Data under study
━━━━
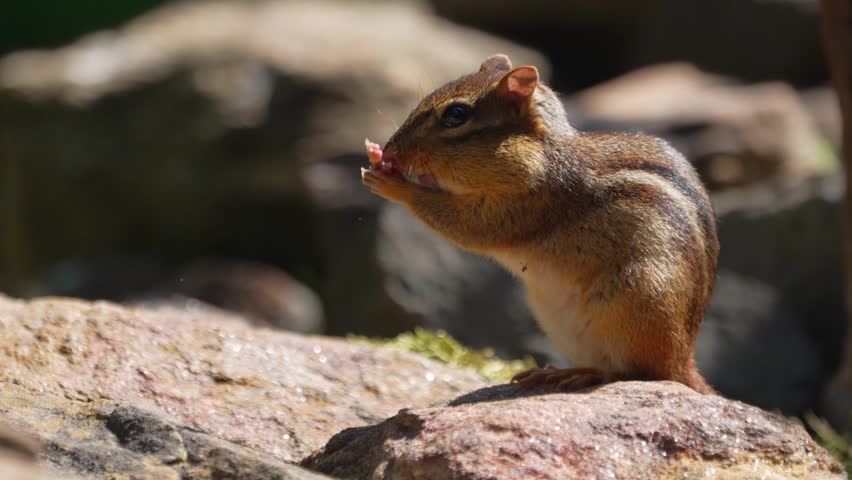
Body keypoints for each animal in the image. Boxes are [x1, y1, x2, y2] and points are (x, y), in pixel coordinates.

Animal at [362, 54, 719, 394]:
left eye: (456, 115)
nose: (392, 149)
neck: (544, 155)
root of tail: (683, 358)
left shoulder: (527, 202)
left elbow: (470, 227)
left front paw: (395, 184)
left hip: (637, 297)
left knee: (640, 372)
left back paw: (584, 374)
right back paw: (551, 371)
━━━━
What to do
Everything from the line containing "left front paw: (395, 184)" through the final line of the records is what you should print, exactly and with nothing added.

Answer space
left front paw: (395, 184)
left hip: (637, 297)
left knee: (640, 372)
left back paw: (584, 374)
right back paw: (551, 371)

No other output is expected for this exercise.